Chadwick, of South End Anglers, reports that upper-slot reds are hanging around creek and waterway points, docks, oysters, and shallow bays. Both live and cut bait have been drawing strikes, with topwater plugs working even better early in the day. Fathom popping corks and belly blade jigs have been helping to put fish in the boat as well.

Some nice speckled trout, though rare, have been hungry for Rapala Skitterwalks in the early mornings, and flounder (mostly small) are taking live mullet and peanut pogies. You can find the flatties around creek mouths, docks, inlets, and on nearshore ledges and ARs.

Spanish fishing has been slow, but the king bite has been decent between 6-20 miles.
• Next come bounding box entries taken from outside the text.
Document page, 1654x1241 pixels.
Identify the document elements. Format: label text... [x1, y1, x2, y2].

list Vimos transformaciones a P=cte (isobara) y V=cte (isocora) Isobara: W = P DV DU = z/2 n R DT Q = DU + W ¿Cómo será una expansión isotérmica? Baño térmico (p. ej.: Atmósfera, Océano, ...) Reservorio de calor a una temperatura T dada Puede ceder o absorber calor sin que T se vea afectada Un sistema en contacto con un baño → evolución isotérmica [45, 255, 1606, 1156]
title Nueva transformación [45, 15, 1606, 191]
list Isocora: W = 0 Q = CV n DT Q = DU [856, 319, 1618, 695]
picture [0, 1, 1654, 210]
Live menhaden, dead cigar minnows, and plugs have all been working for the mackerel.

On the bottom, grunts, sea bass, amberjacks, and triggers are all biting, and there are still a good number of cobia around as well. Live bait and Z-Man HeroZ are both generating hits.


Ray, of Spring Tide Guide Service, reports that the inshore red drum bite is hard to beat right now, with most of the fish (anywhere from 17-34”) coming from the marshes behind the inlets. The topwater bite has really turned on, with white Skitterwalk SW11s getting the most strikes. When using bait, big chunks of cut menhaden are necessary, as pinfish will eat smaller pieces before the drum can find them.

A few flounder (as big as 21”) have been biting, and there are more of them showing up every day. A lot have come in when targeting reds, and giant turbo pogie heads Carolina-rigged have been responsible for those strikes.

Spanish have been pushed out to about 45-50’ of water due to the recent rain, but they should come back in soon.


Marc, of Bad Habit Sportfishing, reports that fish are sticking to their usual summer patterns, with king mackerel fishing being the most consistent action. The school-sized kings (and some 20-30 lbers) are biting in 50-70’ of water, where some citation spanish have also been mixed in. Ballyhoo and cigar minnows continue to be the best baits.

The 5-10 mile range has been holding plenty of mahi and sailfish, both of which have been going for live menhaden.

Jacks and barracudas have been eager to fight, but bottom fishing has overall been slow, particularly because of the overabundance of sharks stealing bait.


Jim, of Plan 9 Charters, reports that the spanish mackerel bite has been hit or miss lately, but if you can find the fish, they have been big.

King mackerel have been biting in the 7-15 mile range, with a few mahi mixed in.

Bottom fishing has been great in the 15-30 mile range, with grouper, sea bass, and snapper all happily taking baits.


Tyler, of Seaview Fishing Pier, reports that there have been a lot of keeper black drum, bluefish, and spanish mackerel caught off bloodworms, shrimp, and cut mullet. The drum have been mostly biting at night, while the blues and spanish start chewing from early morning until about noon, and that’s when the bite slows down until around 6:00 pm.


Vinita, of Surf City Pier, reports that a lot of black drum, spot, and mullet are being caught off the pier, with a couple of kings and tarpon mixed in. The kings are coming in on live bait, while sand fleas and bloodworms are getting most of the bottom bite.


Nick, of Jolly Roger Pier, reports that croakers, mullet, small bluefish, big black drum (up to 28”), some over-slot red drum, jack crevalles, some abnormally small whiting, and a couple of tarpon (37 and 52 lbs.) have been caught in the last few weeks. The croakers and drum are chewing on mullet, sand fleas, and live shrimp, while the blues are falling for plugs. The jack crevalle that have been landed aren’t picky and will hit live or cut bait. Early morning and late afternoon/evening have served as the best times to fish.